## Brief 1
In the myeloma text, what chemotherapeutic agent's induced apoptosis could exogenous IL-6 block?
## Brief 2
Reproduce word for word the part of the myeloma text that opens with the words containing "The proliferation and" and closes with "MM therapy [1].".

## Text section
*** Block opens ***

Despite many recent advances in treatment, multiple myeloma (MM) remains as an incurable disease without an allogeneic hematopoietic cell transplantation. The emergence of drug resistance and incomplete responses have been the major obstacles for improving the treatment results [1, 2]. The new treatment strategies have been based largely upon targeting specific molecules or pathways, such as proteosome inhibitors and thalidomide analogs. Aberrant methylation of gene promoter regions is a widely studied epigenetic process in malignant disorders. Cell cycle inhibitors of p15 and p16 are the tumor suppressor genes frequently affected by this epigenetic change [3, 4]. The aberrant methylation of gene promoter regions is associated with loss of gene function. In addition to gene deletions and mutations, quantitative changes in gene methylation status play a significant role in tumorigenesis [5]. Hypermethylation of p15 and p16 promoter CpG islands has been reported in MM clinical specimens and myeloma cell lines [4, 6, 7]. The methylation status of p15 and p16 genes were not significantly different between MM and MGUS (monoclonal gammopathy of unknown significance) nor in pre-treated and post-treated patients with MM [6–8]. It was further demonstrated in MM patients that p16 hypermethylation is associated with high plasma cell proliferation, higher β2-microglobulin concentration, and shorter survival, whereas no such clear correlation was found with p15 CpG island hypermethylation [4, 7, 9].
The proliferation and survival of myeloma cells are also potentiated by IL-6 and IL-6 receptor signal transduction through autocrine and paracrine stimulation [10, 11]. Exogenous IL-6 was able to block the apoptosis induced by the chemotherapeutic agent dexamethasone [10, 12]. Increased angiogenesis and microvascular density in the bone marrow microenvironment correlate with poor prognosis and drug resistance of myeloma cells [13–15]. Cytokines that augment angiogenesis are known to be present at elevated levels in the bone marrow. The vascular endothelial growth factor (VEGF) is one of those elevated cytokines associated with angiogenesis. Thalidomide and its derivative, lenalidomide (CC-5013, Revlimid; Celgene), are inhibitors of angiogenesis and are widely used for MM therapy [1].

*** Block closes ***

## Extracted information

*** Block opens ***

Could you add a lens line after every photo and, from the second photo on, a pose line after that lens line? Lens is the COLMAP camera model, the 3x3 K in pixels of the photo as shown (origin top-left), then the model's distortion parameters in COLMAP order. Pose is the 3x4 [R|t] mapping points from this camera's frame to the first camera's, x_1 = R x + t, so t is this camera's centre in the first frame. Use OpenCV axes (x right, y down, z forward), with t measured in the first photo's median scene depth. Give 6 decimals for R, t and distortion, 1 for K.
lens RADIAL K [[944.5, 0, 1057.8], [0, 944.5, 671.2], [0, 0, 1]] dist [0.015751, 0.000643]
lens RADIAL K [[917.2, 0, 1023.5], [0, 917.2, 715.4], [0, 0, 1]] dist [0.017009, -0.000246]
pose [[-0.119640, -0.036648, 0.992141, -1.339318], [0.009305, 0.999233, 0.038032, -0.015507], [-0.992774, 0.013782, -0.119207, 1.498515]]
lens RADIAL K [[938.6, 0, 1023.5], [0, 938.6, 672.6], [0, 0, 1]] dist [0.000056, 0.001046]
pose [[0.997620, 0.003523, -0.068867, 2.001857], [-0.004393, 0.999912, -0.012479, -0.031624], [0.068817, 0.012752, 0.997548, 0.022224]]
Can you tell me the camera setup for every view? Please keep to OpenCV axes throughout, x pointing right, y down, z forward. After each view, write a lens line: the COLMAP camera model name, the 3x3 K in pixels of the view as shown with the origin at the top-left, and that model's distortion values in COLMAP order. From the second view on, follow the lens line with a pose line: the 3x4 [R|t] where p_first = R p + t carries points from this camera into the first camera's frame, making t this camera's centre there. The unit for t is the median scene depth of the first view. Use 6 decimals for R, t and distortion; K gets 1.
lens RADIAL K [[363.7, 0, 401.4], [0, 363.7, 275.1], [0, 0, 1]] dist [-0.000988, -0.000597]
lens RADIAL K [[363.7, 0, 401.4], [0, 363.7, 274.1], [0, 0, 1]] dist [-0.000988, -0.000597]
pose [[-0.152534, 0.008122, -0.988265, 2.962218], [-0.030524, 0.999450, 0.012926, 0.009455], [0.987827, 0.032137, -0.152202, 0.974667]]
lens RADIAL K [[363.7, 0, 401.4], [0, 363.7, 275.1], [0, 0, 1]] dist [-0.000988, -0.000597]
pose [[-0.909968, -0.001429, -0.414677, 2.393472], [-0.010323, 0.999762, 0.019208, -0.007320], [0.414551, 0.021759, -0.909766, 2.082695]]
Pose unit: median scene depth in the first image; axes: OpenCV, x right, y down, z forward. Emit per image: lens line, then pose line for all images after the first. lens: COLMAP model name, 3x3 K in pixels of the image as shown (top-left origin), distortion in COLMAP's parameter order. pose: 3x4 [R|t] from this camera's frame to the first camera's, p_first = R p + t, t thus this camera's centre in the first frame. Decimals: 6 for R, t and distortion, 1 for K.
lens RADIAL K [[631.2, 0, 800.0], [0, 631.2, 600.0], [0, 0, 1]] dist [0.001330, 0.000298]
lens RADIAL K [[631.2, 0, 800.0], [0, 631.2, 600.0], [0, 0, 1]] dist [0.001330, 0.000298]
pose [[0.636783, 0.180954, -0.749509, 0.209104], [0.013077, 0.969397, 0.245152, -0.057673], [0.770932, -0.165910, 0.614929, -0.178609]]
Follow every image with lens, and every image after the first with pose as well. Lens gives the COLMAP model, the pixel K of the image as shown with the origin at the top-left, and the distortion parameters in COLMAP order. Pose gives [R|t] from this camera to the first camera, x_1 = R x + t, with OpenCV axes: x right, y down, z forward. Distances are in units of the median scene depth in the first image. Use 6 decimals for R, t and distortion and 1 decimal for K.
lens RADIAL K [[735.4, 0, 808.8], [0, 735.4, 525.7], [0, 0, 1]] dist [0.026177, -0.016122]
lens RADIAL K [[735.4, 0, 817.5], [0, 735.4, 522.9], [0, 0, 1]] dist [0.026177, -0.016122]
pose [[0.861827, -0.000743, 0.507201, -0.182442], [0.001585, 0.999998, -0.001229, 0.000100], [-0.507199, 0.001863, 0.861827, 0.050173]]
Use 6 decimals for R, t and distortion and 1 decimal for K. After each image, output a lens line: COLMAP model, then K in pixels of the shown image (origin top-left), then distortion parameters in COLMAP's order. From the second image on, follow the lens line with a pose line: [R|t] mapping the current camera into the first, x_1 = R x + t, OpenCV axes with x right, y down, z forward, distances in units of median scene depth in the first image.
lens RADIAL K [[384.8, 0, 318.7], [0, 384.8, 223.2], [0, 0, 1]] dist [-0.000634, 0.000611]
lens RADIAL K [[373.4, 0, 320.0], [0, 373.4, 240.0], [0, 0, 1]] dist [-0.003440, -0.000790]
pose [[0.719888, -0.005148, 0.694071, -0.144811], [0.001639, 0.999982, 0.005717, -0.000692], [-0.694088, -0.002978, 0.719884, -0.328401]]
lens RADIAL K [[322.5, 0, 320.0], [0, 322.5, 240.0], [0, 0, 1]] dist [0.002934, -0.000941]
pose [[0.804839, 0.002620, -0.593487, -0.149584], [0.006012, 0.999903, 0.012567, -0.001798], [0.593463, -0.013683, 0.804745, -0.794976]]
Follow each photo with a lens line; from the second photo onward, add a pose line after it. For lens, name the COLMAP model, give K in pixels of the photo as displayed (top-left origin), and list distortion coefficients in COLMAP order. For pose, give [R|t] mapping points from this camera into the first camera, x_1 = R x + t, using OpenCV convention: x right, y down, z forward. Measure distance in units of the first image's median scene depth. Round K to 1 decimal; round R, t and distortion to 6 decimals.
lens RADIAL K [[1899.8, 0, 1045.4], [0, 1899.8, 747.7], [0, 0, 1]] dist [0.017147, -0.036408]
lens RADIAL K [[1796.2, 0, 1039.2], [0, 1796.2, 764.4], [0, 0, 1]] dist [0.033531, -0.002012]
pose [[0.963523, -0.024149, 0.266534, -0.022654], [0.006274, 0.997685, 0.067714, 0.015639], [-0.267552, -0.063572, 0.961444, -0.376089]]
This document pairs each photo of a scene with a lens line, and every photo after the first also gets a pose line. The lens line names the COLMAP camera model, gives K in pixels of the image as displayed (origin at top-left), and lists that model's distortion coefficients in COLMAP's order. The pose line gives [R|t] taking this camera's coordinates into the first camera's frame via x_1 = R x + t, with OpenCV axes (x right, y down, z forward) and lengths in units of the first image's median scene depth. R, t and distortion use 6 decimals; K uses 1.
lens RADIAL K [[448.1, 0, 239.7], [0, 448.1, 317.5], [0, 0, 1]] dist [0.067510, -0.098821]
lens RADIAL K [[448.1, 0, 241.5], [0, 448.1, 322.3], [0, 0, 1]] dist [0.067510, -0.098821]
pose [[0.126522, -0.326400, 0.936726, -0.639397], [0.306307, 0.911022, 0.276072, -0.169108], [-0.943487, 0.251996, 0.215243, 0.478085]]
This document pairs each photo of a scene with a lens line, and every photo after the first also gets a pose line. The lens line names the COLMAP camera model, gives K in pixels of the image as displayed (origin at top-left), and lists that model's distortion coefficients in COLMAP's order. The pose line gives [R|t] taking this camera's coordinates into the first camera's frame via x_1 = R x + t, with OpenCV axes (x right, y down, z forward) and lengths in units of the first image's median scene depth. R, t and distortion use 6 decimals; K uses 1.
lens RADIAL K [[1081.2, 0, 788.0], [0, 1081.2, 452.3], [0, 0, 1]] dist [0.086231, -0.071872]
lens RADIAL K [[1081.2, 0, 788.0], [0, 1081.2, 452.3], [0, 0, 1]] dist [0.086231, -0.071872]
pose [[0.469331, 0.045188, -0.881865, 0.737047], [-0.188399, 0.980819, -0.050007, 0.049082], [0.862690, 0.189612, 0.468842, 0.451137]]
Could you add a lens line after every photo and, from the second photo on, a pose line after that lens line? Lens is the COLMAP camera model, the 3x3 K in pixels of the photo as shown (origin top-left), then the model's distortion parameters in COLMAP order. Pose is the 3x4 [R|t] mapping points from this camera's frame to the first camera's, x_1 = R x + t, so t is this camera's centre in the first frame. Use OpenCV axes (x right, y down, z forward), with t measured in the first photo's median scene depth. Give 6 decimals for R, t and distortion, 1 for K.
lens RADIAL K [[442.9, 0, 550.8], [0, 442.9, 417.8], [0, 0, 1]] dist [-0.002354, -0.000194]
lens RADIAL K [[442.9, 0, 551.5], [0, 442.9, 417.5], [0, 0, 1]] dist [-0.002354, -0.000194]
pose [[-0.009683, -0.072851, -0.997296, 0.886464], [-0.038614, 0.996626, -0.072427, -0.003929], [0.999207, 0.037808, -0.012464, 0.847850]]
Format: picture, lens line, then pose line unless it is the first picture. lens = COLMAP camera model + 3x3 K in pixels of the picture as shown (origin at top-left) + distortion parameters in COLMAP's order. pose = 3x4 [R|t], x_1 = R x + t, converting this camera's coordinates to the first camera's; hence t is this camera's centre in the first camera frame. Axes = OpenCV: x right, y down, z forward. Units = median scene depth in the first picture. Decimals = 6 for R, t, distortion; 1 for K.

*** Block closes ***

## Task output 1
Dexamethasone.

## Task output 2
The proliferation and survival of myeloma cells are also potentiated by IL-6 and IL-6 receptor signal transduction through autocrine and paracrine stimulation [10, 11]. Exogenous IL-6 was able to block the apoptosis induced by the chemotherapeutic agent dexamethasone [10, 12]. Increased angiogenesis and microvascular density in the bone marrow microenvironment correlate with poor prognosis and drug resistance of myeloma cells [13–15]. Cytokines that augment angiogenesis are known to be present at elevated levels in the bone marrow. The vascular endothelial growth factor (VEGF) is one of those elevated cytokines associated with angiogenesis. Thalidomide and its derivative, lenalidomide (CC-5013, Revlimid; Celgene), are inhibitors of angiogenesis and are widely used for MM therapy [1].